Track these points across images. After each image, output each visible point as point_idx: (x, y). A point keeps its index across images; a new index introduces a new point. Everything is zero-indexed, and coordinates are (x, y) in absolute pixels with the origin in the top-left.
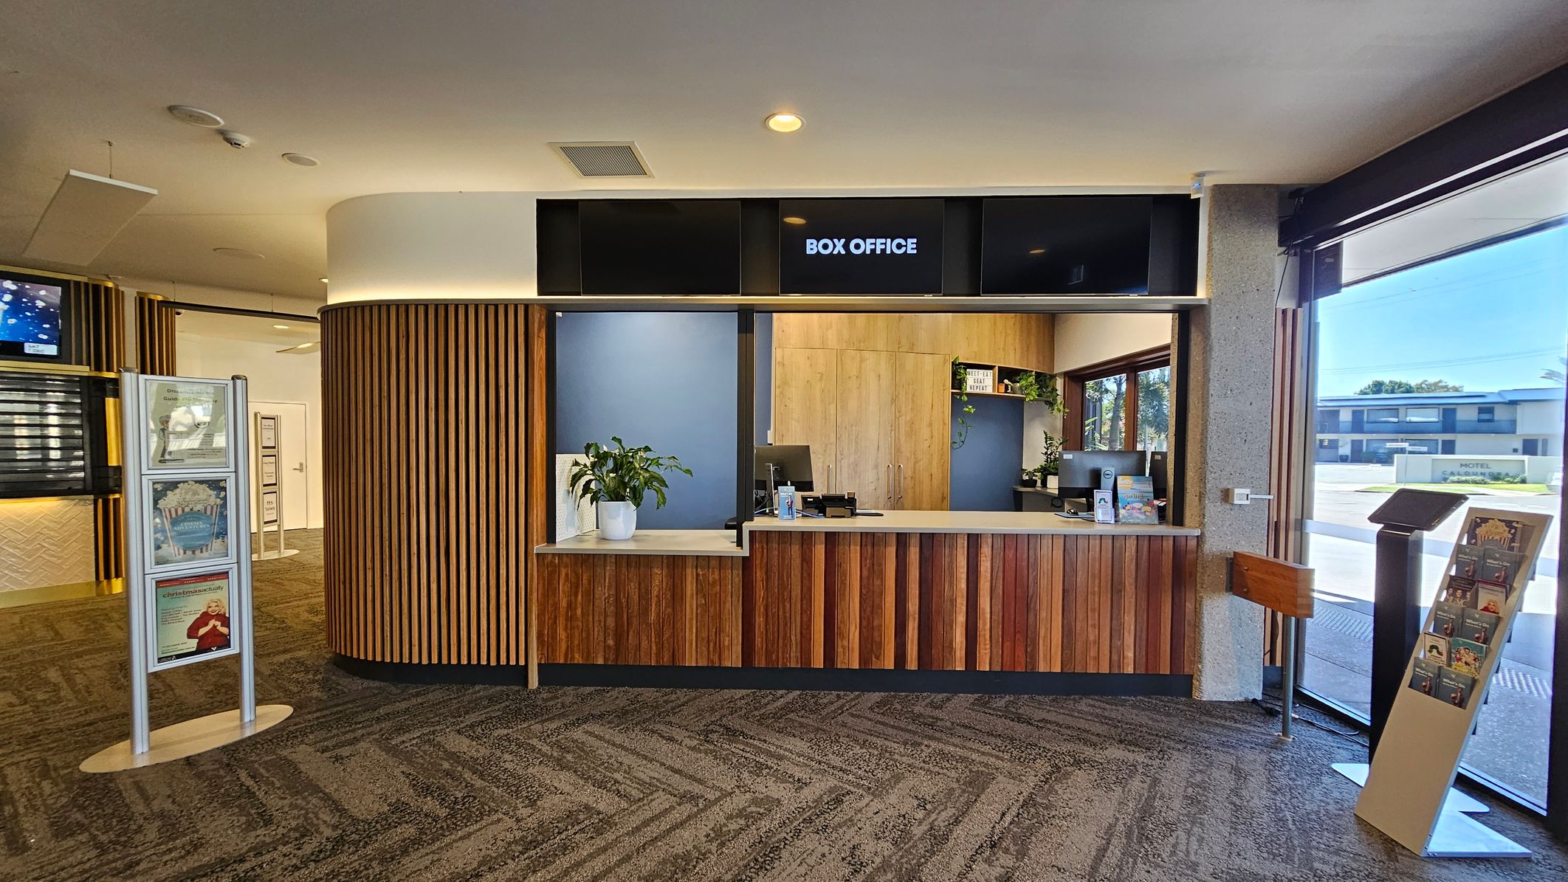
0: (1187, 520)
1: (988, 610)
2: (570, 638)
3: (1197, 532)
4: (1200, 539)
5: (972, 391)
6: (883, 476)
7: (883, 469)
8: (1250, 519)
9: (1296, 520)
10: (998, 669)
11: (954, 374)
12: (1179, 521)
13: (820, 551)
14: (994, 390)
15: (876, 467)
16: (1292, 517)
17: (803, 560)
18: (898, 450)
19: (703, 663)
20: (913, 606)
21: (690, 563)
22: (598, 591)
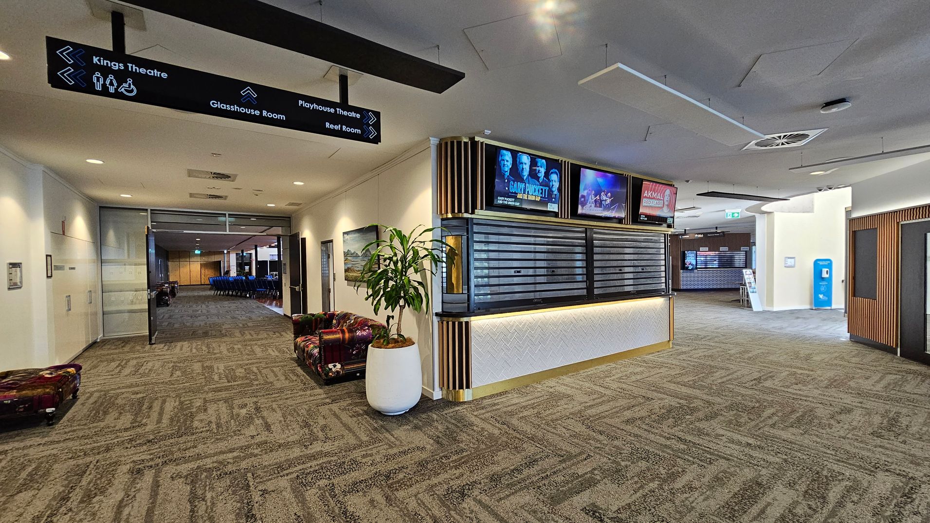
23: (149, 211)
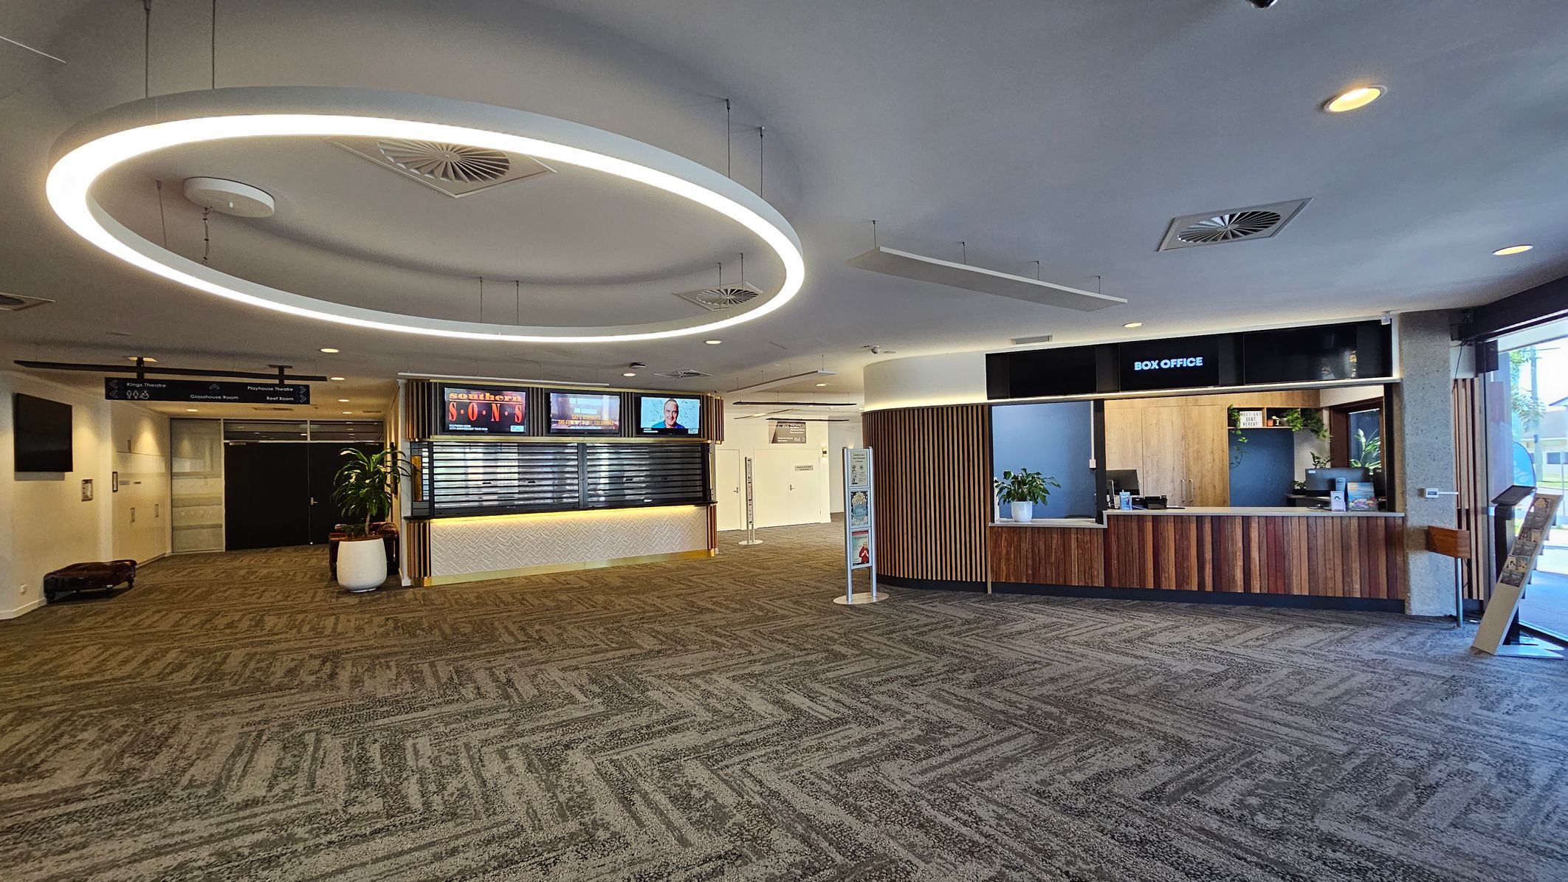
0: (1397, 508)
1: (1257, 559)
2: (1008, 569)
3: (1403, 515)
4: (1404, 519)
5: (1245, 427)
6: (1178, 488)
7: (1177, 483)
8: (1440, 506)
9: (1483, 508)
10: (1266, 592)
11: (1230, 416)
12: (1392, 509)
13: (1149, 525)
14: (1263, 425)
15: (1173, 481)
16: (1479, 505)
17: (1139, 530)
18: (1189, 470)
19: (1082, 584)
20: (1208, 555)
21: (1073, 531)
22: (1023, 545)
23: (222, 422)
++++++++++
**PROBLEM REQUIREMENTS:**
Extract every line of the entries above verbatim, leaving out the pictures.

**EXPECTED OUTPUT:**
Track these points across images. After each image, output each visible point as point_idx: (x, y). A point keeps its index across images; a new index introduces a new point. Everything is zero-indexed, and coordinates are (x, y) in absolute pixels with the origin in the top-left.
0: (1187, 520)
1: (988, 610)
2: (570, 638)
3: (1197, 532)
4: (1200, 539)
5: (972, 391)
6: (883, 476)
7: (883, 469)
8: (1250, 519)
9: (1296, 520)
10: (998, 669)
11: (954, 374)
12: (1179, 521)
13: (820, 551)
14: (994, 390)
15: (876, 467)
16: (1292, 517)
17: (803, 560)
18: (898, 450)
19: (703, 663)
20: (913, 606)
21: (690, 563)
22: (598, 591)
23: (149, 211)
0: (1397, 508)
1: (1257, 559)
2: (1008, 569)
3: (1403, 515)
4: (1404, 519)
5: (1245, 427)
6: (1178, 488)
7: (1177, 483)
8: (1440, 506)
9: (1483, 508)
10: (1266, 592)
11: (1230, 416)
12: (1392, 509)
13: (1149, 525)
14: (1263, 425)
15: (1173, 481)
16: (1479, 505)
17: (1139, 530)
18: (1189, 470)
19: (1082, 584)
20: (1208, 555)
21: (1073, 531)
22: (1023, 545)
23: (222, 422)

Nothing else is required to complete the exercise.